### Listed records
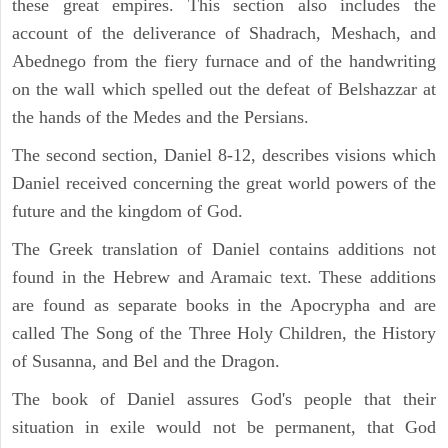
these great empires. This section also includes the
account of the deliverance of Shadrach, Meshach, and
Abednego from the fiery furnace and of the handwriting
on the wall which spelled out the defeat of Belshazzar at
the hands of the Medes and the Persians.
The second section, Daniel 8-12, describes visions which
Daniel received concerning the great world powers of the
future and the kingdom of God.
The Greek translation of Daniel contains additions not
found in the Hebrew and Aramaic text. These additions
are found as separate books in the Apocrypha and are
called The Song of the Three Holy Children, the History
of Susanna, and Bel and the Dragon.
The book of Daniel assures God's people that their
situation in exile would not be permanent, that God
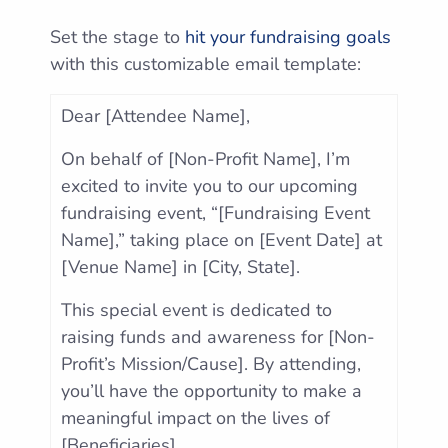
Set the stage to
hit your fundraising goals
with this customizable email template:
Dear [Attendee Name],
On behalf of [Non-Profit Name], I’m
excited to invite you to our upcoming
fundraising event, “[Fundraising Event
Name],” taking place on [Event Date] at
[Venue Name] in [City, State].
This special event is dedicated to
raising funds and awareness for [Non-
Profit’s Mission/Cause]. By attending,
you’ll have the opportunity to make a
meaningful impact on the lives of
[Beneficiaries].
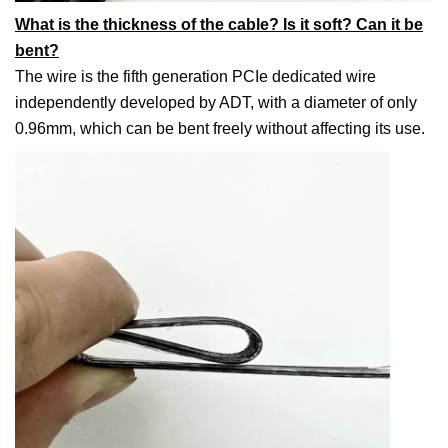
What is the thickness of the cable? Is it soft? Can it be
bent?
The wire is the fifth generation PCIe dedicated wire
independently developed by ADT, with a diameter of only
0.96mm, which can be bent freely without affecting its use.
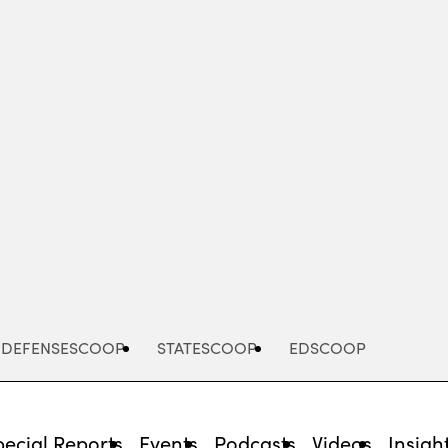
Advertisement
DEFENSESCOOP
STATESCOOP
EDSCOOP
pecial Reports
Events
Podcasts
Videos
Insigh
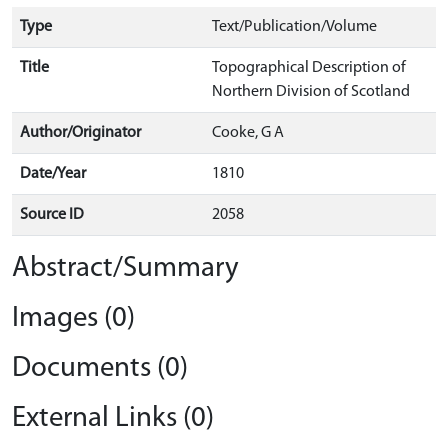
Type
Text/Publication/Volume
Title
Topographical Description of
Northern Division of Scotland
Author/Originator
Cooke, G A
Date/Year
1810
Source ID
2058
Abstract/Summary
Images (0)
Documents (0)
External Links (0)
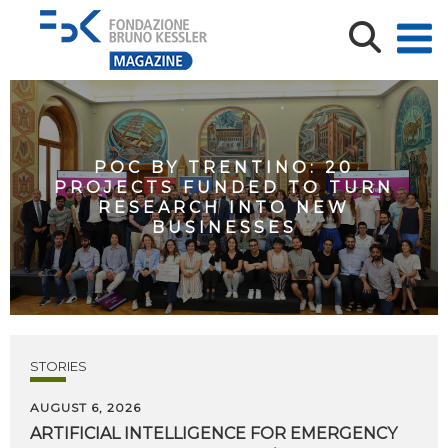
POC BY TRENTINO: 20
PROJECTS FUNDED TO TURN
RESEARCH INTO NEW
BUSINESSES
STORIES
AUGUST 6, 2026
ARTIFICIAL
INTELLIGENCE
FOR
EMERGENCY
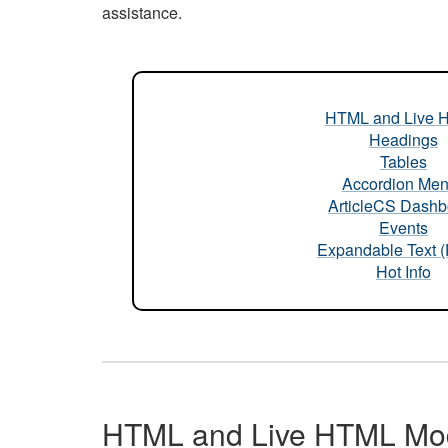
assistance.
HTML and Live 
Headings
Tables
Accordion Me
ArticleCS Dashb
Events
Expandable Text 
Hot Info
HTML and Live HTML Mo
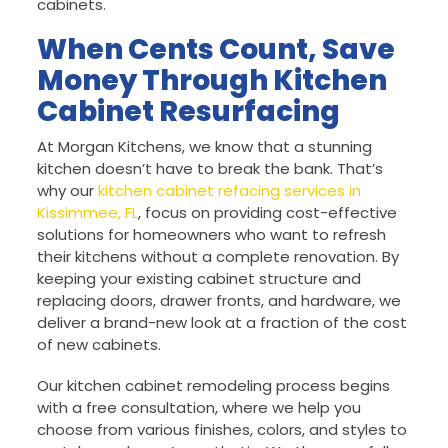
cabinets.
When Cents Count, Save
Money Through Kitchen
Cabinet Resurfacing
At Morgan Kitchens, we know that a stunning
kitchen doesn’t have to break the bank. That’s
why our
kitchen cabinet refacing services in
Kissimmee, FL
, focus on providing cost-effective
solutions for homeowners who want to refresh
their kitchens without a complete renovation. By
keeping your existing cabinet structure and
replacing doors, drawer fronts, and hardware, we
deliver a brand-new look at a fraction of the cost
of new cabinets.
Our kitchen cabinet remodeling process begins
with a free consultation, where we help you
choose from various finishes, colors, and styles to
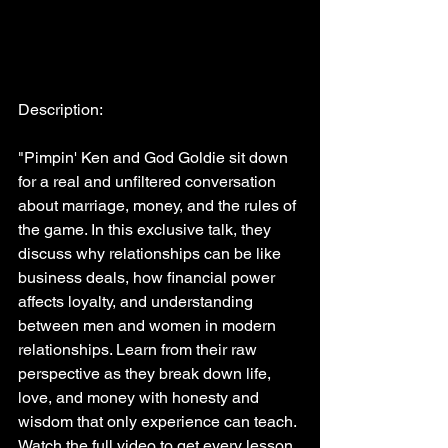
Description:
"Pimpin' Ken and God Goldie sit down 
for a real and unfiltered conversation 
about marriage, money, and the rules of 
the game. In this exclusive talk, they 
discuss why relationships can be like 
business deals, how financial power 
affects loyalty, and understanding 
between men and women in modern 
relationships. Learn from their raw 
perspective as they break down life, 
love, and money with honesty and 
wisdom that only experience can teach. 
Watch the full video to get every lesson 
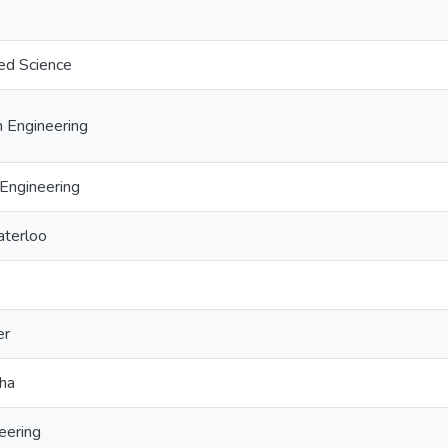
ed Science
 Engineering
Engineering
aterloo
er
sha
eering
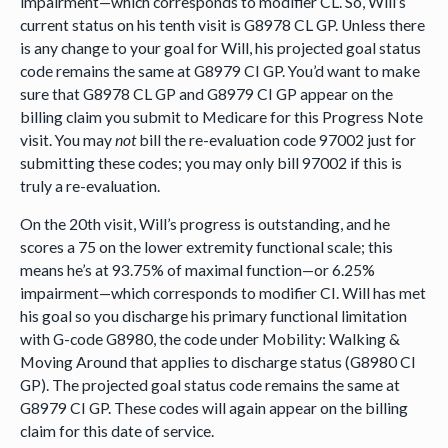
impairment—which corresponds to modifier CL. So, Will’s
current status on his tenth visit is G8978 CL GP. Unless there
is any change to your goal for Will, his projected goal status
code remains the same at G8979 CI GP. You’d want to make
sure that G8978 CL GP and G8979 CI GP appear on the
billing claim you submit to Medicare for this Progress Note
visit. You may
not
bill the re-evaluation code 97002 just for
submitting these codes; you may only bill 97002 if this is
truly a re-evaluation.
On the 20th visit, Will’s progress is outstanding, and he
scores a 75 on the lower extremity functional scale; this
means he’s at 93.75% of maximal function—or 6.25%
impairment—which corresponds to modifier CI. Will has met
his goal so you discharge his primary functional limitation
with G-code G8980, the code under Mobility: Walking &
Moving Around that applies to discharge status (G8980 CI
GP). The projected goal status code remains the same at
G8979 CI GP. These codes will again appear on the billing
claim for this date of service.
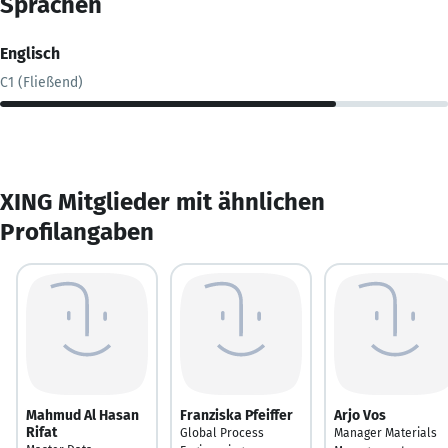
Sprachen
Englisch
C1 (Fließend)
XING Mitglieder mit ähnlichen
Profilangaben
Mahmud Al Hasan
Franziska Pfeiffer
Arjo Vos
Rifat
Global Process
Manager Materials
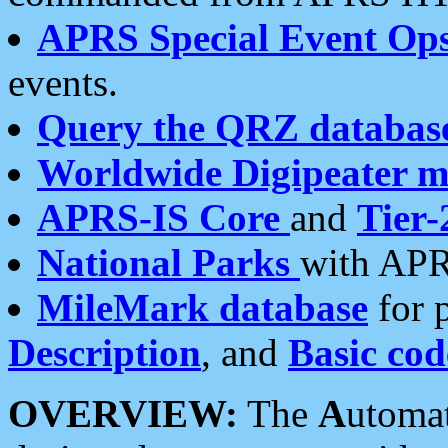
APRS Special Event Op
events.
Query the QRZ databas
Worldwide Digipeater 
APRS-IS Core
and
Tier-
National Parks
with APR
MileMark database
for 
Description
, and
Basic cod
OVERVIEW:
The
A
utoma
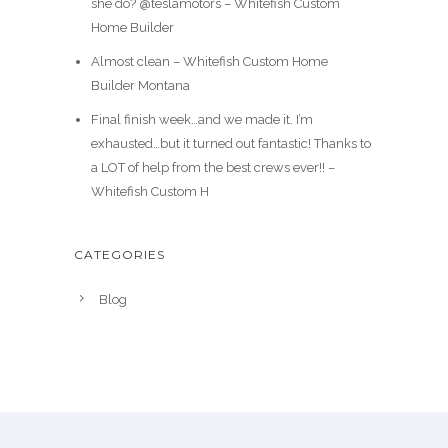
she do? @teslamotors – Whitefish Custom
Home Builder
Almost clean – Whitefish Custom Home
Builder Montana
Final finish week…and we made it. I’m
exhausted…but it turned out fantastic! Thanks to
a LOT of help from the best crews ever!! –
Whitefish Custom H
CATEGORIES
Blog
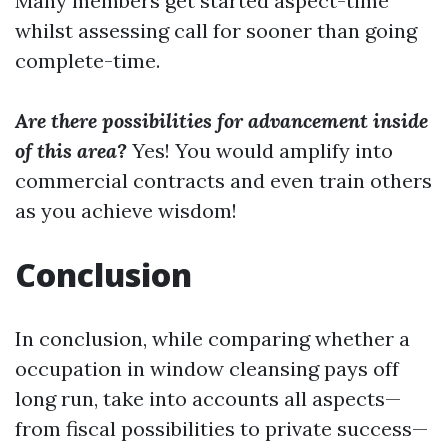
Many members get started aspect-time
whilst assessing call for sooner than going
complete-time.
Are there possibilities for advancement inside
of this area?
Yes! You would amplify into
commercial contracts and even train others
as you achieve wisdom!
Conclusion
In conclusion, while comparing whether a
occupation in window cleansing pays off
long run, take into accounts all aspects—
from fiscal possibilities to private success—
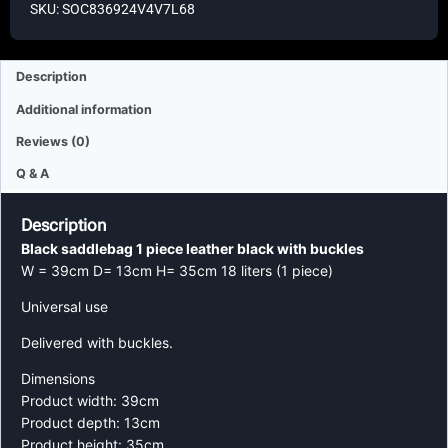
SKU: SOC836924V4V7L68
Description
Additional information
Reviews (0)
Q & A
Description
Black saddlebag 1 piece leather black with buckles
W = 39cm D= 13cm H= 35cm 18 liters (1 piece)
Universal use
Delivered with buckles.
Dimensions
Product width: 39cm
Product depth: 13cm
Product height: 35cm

### Task prompt
Copy the rows word for word, from the line that contains "she do? @teslamotors – Whitefish Custom" through the last line of the rows, including both ends. Leave out the picture markers.

### Written answer
she do? @teslamotors – Whitefish Custom
Home Builder
Almost clean – Whitefish Custom Home
Builder Montana
Final finish week…and we made it. I’m
exhausted…but it turned out fantastic! Thanks to
a LOT of help from the best crews ever!! –
Whitefish Custom H
CATEGORIES
Blog
Many members get started aspect-time
whilst assessing call for sooner than going
complete-time.
Are there possibilities for advancement inside
of this area?
Yes! You would amplify into
commercial contracts and even train others
as you achieve wisdom!
Conclusion
In conclusion, while comparing whether a
occupation in window cleansing pays off
long run, take into accounts all aspects—
from fiscal possibilities to private success—
SKU: SOC836924V4V7L68
Description
Additional information
Reviews (0)
Q & A
Description
Black saddlebag 1 piece leather black with buckles
W = 39cm D= 13cm H= 35cm 18 liters (1 piece)
Universal use
Delivered with buckles.
Dimensions
Product width: 39cm
Product depth: 13cm
Product height: 35cm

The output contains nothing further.